Task
From the records below, determine the number of lines containing "String". Output that number alone.

Records supplied
>>>>
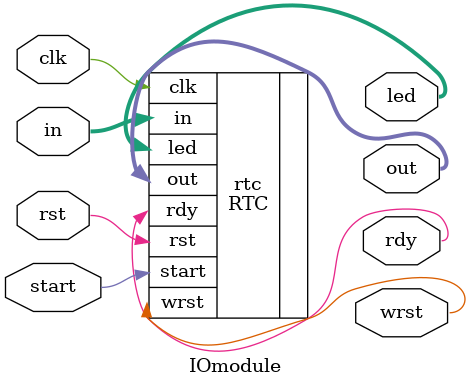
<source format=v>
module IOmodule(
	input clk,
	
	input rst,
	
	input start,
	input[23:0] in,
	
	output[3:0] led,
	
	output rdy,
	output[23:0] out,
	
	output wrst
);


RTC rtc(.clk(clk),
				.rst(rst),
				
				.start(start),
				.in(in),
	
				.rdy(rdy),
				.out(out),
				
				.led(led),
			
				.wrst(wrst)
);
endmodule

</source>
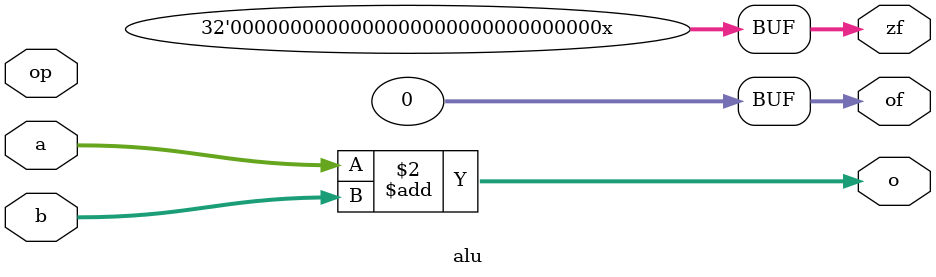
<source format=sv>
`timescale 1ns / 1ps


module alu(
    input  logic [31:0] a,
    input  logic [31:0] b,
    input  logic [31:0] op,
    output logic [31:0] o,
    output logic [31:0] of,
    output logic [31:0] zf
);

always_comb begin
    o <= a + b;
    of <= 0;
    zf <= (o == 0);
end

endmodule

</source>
<<<<
>>>>
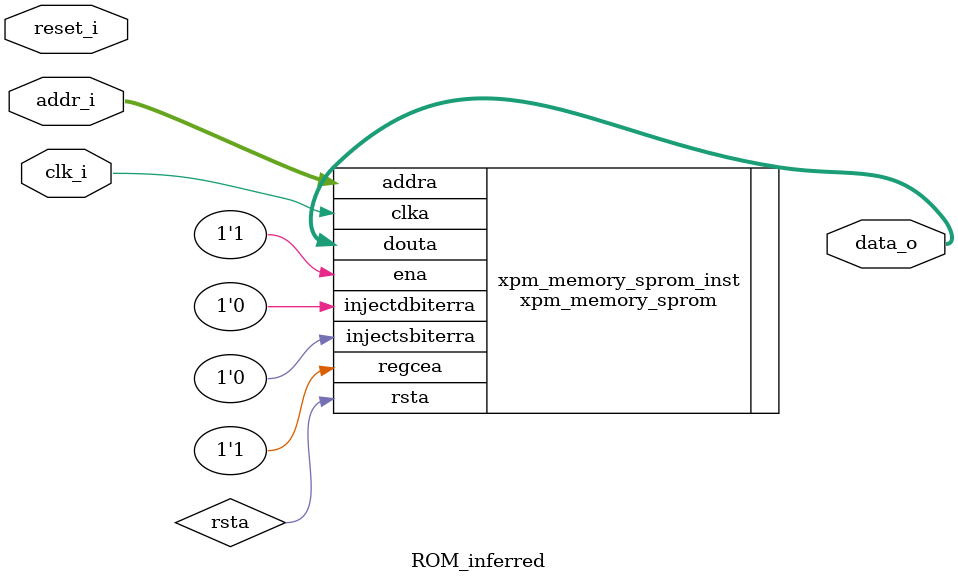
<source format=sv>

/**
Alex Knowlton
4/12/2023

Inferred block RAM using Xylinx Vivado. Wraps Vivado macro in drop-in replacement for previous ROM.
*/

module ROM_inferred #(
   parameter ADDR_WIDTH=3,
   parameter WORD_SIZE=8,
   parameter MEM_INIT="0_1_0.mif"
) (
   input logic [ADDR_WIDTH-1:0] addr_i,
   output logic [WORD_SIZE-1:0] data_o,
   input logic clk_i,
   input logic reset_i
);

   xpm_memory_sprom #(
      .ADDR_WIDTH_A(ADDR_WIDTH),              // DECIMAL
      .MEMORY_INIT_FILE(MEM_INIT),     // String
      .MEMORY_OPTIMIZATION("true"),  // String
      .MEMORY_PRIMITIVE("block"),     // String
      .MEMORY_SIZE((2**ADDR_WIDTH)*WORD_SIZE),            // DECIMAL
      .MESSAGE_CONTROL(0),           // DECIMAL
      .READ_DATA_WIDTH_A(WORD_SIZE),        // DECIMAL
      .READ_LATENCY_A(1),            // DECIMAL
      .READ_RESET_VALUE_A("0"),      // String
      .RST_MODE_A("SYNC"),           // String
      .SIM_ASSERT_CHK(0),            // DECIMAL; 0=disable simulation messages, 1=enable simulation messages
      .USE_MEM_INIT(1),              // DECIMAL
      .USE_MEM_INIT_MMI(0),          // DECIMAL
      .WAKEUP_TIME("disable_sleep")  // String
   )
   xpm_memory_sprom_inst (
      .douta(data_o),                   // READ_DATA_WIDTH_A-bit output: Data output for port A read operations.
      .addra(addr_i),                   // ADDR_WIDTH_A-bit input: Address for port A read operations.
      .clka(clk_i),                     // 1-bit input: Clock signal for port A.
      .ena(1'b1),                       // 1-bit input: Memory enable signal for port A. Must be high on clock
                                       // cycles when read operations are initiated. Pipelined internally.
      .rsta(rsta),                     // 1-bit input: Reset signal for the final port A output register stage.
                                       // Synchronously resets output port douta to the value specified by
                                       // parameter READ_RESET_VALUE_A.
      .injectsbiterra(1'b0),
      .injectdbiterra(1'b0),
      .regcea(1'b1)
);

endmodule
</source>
<<<<
Answer
6